If every routing question gets answered with “just use the best model,” then you never really design the system. You just throw horsepower at it.

Sometimes that works. It also gets expensive and untidy very quickly.

Cheap labour is only useful if it is good enough

There is an obvious caveat here.

Cheap models are not free just because they are cheap.

If a weak model does the labour badly, the cost comes back somewhere else. You pay for it in cleanup, false positives, missed signals, or review passes that have to rescue the output.

So there is still a minimum standard.

The labour model has to be good enough that the stronger model is refining decent material rather than trying to rescue rubbish.

That’s the line I care about.

I’m not trying to get cost to zero. I’m trying to avoid paying judgment prices for work that doesn’t need judgment.

Where I ended up

This principle made the whole system feel calmer.

Not smarter in some abstract sense. Just calmer. Less wasteful. More deliberate.

The stronger models were being used where I actually wanted their judgment. The cheaper or local models were doing the repetitive work they were good enough to do. The setup made more sense to me.

It also made it easier to explain to myself.

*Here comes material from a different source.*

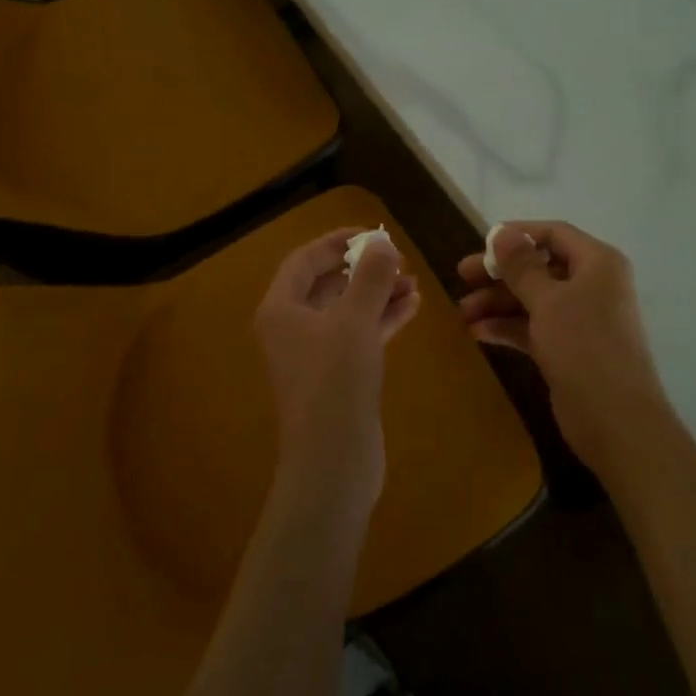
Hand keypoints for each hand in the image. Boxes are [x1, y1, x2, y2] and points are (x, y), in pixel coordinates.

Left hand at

Not “this model is my favourite.” Not “this model topped some benchmark.” Just: this model is doing this job because this job needs this kind of thinking.

That is a much better way to build.

The short version

If I had to reduce it to one line, it would be this:

Good agent systems are not only model systems. They are allocation systems.

Or, more plainly:

Spend heavily where judgment matters. Save money where the work is mostly labour.

That’s all this phrase is really trying to say.